The authority of the Orthodox Church is perceived as unshakeable in Georgia. Opinion polls consistently show trust in the church at over 90 percent, a rating politicians can only dream of. The personal popularity of Patriarch Ilia II, who has led the Georgian Orthodox Church since 1977, is particularly high.
As a result, it has become a taboo for politicians to criticize the church. In fact, they regularly compete with each other to demonstrate their personal religiosity and close relations to the patriarch.
For its part, the church is increasingly trying to play an independent political role. Many church figures view the "liberal West" as an enemy, so they are naturally upset by the pro-Western orientation of President Mikheil Saakashvili.
Some clerics have openly encouraged congregations to oppose the authorities. The patriarch himself has been more cautious, but he occasionally makes comments that are viewed as unpleasant by the government.
The political opposition sees the church as a potential ally. This bothers the government, although officials have refrained from engaging church figures in public and continue to subsidize the Orthodox Church from the state budget.
Agreement With Turkey A Flashpoint
But it appears this simmering discord is becoming more difficult to contain. A proposed agreement between Georgia and Turkey on the issue of preserving religious monuments in the two countries is becoming an important divisive issue.
There are several medieval Christian churches in Turkey that are considered important examples of Georgian culture. If they are not renovated in time, they may be lost forever.
In exchange, the Turkish government is seeking the right to restore three mosques and to build a fourth to replace a mosque in Batumi that was destroyed during the Soviet period.
A similar agreement was drawn up three years ago, but a last-minute veto from the patriarch scuttled the signing.
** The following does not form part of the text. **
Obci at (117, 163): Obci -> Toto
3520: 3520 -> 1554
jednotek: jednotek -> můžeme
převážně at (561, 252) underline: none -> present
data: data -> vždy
At that time, the government, frightened by a wave of opposition-led mass demonstrations, didn't dare to go against the church's wishes. In fact, the scrapped agreement was not even discussed in public.
A New Mosque In Batumi?
According to some sources, the stumbling block was the mosque in Batumi, the capital of the Ajara region. This region has autonomous status, primarily because of its religious identity as the place where many of Georgia’s Muslims live. Since it is now populated by a mix of Christians and Muslims, the topic of building a mosque is sensitive. With the opposition adopting a conservative religious and nationalist stance, the government felt it was best not to touch on this sore point and silently retreated.
But now the government is working with Turkey on a new version of the accord. This time around everything is going on in the open. The church has been informed that its opinion will be heard, but it has no right of veto.
For its part, the church has already twice, on January 18 and February 4, made statements criticizing a bilateral accord with Turkey and insisting that the church play an active role in negotiations. Government officials politely, but firmly said the church will be consulted at the proper time.
Naturally, the opposition has taken up the issue. Ajara's representative in the Republican Party (which claims to be the most liberal in Georgia) came out against the draft agreement, arguing that building a new mosque in Batumi would inflame tensions between Christians and Muslims.
Supporters of the agreement have a powerful argument: opposing it means condemning several classical monuments of Georgian architecture to destruction. They point out that since the last agreement was scotched in 2008, the cupola of one of the churches in Turkey has collapsed. And now the Oshki Cathedral is in perilous condition.
‘Muslims Have A Right To Build Mosques’
Saakashvili has become involved in the debate, albeit indirectly. He has made two public statements criticizing those who manipulate the issue of building mosques in Georgia. He declared bluntly that Muslims living in Georgia, both ethnic Georgians such as Ajara residents and ethnic Azeris, have the right to build mosques. Any other policy would mean banning Muslims from living in Georgia, something that Saakashvili said he would not allow.
He criticized "marginal politicians" from the opposition, but it was clear to everyone he was also criticizing far-from-marginal clerical circles.
Will the government muster the will to stay the course? It is not only the fate of the four medieval churches at stake, but also the balance of power between the state and the Orthodox Church. In other words, a balance between the secular, civic nationalism of the type represented by Saakashvili's government and an ethno-religious-cultural nationalism increasingly coalescing around the church.
Ghia Nodia is professor of politics at Ilia State University. The views expressed in this commentary are the author's own and do not necessarily reflect those of RFE/RL.